The CMR characteristics for each cluster (Graphical Abstract) are summarized as follows (reported in Supplementary data online, Tables S7 and S8):
‘RV failure’ (RVF) group: Dilated right hearts with the highest RV MVR [0.5 (0.2–0.8), P≤0.0053 vs. other groups], impaired RV systolic function [RVEF 39% (18–61%), P < 0.001 vs. other groups except the biventricular failure group], and high native myocardial T1 (1111 ms [983–1290 ms]). This group was associated with the highest prevalence of major VIP LGE (79%, P < 0.001 vs. all other groups) and a high proportion of pericardial effusions (59%, P≤0.0062 vs. the small and average cavity size groups).
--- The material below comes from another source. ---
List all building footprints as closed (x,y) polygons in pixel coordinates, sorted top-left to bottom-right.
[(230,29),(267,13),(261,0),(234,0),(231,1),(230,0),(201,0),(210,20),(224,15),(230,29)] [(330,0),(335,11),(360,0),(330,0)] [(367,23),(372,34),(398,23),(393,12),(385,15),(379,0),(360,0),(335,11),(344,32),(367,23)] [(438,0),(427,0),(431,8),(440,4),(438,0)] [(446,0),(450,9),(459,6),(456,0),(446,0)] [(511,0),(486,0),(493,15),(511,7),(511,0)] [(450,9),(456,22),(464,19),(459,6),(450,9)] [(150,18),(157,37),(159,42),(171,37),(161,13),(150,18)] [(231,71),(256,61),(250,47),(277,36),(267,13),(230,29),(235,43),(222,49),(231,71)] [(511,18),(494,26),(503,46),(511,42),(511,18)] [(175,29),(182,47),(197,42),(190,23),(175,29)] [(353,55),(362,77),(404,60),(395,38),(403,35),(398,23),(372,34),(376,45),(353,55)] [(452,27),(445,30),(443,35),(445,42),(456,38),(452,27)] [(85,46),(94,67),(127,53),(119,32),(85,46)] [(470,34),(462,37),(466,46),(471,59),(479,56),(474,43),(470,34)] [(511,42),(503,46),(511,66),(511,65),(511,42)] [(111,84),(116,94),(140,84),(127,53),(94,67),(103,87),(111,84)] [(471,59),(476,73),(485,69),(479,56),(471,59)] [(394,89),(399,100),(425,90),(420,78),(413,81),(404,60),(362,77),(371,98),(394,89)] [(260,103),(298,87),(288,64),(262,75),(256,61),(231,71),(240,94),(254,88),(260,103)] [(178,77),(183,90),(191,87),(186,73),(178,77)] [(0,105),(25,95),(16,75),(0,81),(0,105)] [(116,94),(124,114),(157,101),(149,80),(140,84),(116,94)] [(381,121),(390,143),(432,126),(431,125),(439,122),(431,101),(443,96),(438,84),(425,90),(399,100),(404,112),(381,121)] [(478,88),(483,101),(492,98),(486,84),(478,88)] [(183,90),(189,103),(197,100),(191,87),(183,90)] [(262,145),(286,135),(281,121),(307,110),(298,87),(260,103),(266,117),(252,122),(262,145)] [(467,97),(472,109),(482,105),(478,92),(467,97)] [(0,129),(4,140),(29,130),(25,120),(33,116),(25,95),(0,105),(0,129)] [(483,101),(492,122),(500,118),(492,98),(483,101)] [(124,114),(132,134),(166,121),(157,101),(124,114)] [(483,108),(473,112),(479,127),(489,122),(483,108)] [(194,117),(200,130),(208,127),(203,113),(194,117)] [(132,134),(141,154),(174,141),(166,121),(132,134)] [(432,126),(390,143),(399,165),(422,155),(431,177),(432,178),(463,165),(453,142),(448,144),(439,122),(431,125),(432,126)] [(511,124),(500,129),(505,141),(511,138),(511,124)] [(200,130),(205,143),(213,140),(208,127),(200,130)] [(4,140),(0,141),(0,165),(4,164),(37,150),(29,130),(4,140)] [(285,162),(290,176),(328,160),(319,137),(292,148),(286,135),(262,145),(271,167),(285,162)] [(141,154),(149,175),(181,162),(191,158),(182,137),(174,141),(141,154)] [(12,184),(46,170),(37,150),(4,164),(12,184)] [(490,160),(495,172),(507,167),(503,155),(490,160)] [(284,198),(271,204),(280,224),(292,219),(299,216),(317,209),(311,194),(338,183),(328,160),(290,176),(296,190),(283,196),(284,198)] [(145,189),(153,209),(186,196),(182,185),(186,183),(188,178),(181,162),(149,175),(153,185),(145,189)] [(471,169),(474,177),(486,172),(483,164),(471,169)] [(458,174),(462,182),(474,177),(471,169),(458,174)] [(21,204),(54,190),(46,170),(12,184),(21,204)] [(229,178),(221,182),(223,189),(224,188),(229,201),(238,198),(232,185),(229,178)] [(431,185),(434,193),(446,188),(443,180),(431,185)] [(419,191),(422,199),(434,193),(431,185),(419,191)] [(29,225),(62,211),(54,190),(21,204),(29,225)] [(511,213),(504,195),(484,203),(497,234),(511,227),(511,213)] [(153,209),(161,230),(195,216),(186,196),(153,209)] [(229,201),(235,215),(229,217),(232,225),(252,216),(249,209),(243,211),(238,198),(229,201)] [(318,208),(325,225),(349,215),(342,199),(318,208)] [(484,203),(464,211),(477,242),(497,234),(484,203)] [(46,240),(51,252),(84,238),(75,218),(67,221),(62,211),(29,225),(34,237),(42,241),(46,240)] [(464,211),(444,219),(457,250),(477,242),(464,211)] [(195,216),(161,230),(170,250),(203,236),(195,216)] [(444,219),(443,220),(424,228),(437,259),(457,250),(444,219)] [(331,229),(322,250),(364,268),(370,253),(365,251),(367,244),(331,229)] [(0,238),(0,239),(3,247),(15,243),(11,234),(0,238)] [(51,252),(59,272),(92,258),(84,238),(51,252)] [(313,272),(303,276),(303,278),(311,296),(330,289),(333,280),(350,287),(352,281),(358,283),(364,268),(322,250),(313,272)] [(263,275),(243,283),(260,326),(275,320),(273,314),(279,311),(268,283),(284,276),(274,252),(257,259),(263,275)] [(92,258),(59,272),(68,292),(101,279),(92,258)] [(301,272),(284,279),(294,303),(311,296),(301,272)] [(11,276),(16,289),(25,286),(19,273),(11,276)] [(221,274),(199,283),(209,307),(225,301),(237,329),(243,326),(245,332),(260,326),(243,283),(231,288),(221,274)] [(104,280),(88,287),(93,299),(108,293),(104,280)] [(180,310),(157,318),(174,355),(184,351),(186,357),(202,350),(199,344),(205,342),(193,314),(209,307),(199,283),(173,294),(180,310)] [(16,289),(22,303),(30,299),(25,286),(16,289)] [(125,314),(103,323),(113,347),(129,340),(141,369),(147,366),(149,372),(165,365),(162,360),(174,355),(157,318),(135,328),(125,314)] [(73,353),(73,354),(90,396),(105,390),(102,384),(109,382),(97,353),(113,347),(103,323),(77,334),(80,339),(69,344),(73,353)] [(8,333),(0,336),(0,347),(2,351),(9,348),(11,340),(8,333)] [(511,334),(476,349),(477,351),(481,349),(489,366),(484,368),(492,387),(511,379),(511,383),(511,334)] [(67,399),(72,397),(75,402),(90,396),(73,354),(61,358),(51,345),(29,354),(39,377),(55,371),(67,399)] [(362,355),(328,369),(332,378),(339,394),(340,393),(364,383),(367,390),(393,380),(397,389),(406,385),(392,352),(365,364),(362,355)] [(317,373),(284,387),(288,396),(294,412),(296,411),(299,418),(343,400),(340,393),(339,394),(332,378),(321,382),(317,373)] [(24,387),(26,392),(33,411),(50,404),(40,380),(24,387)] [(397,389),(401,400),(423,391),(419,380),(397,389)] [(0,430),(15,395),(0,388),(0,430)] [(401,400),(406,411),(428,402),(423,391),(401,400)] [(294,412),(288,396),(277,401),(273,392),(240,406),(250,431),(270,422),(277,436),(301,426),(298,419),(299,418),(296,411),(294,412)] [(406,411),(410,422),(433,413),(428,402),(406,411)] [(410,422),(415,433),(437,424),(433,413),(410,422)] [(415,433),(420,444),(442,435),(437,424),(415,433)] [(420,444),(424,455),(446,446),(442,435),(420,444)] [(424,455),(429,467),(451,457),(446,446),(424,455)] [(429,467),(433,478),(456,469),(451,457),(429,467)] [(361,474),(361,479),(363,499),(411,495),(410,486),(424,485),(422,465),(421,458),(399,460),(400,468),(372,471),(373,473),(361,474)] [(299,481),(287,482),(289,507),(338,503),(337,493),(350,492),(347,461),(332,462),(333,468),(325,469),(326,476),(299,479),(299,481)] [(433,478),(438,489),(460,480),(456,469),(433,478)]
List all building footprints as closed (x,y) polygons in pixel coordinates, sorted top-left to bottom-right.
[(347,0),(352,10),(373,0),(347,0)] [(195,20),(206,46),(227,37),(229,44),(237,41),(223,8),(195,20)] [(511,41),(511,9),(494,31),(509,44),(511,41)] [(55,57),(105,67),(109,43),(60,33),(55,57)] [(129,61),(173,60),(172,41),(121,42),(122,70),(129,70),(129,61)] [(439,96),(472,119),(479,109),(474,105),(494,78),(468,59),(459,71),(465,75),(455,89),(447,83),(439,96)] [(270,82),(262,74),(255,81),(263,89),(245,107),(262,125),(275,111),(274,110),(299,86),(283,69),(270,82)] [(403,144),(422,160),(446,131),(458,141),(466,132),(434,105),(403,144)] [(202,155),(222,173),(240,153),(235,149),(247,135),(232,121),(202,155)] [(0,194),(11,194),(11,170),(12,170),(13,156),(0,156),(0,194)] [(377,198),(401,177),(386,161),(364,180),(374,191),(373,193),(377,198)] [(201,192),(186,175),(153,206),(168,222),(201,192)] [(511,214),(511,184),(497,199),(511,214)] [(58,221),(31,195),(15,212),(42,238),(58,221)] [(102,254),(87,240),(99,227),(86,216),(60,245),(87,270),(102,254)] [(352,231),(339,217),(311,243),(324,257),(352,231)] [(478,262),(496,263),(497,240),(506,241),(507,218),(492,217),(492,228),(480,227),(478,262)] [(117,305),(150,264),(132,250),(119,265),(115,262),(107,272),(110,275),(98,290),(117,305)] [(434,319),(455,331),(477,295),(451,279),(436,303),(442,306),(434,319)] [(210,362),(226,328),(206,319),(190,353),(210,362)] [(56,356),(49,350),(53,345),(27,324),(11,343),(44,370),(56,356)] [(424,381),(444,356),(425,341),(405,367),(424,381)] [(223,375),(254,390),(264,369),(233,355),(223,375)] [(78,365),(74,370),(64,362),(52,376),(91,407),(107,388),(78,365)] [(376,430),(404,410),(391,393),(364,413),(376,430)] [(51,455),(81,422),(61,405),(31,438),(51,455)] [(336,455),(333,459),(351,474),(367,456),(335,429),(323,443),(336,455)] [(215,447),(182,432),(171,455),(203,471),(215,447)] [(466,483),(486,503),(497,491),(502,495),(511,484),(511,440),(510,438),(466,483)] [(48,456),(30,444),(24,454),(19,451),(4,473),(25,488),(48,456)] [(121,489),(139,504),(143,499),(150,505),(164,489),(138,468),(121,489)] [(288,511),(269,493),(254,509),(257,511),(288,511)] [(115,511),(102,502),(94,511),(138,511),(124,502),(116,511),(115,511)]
‘Biventricular failure’ (BVF) group: Defined by large biventricular size, poor biventricular function [LVEF 37% (15–53%), P < 0.001 vs. other groups; RVEF 37% (26–52%), P < 0.001 vs. other groups except the RVF group], and high native myocardial T1 [1087 ms (1008–1127 ms)]. This group had the highest proportion of major non-VIP LGE (69%, P≤0.0041 vs. all other groups).
‘Normal function, large cavity’ (NF-LC) group: Characterized by biventricular dilation, preserved biventricular systolic function, biatrial dilatation, and high cardiac output. This group also had relatively high native myocardial T1 (1089 ms [990–1202], P < 0.001 except the BVF group) and T2 (53 ms [45–58], P < 0.001 except the RVF group) along with the second highest proportion of pericardial effusions (42%).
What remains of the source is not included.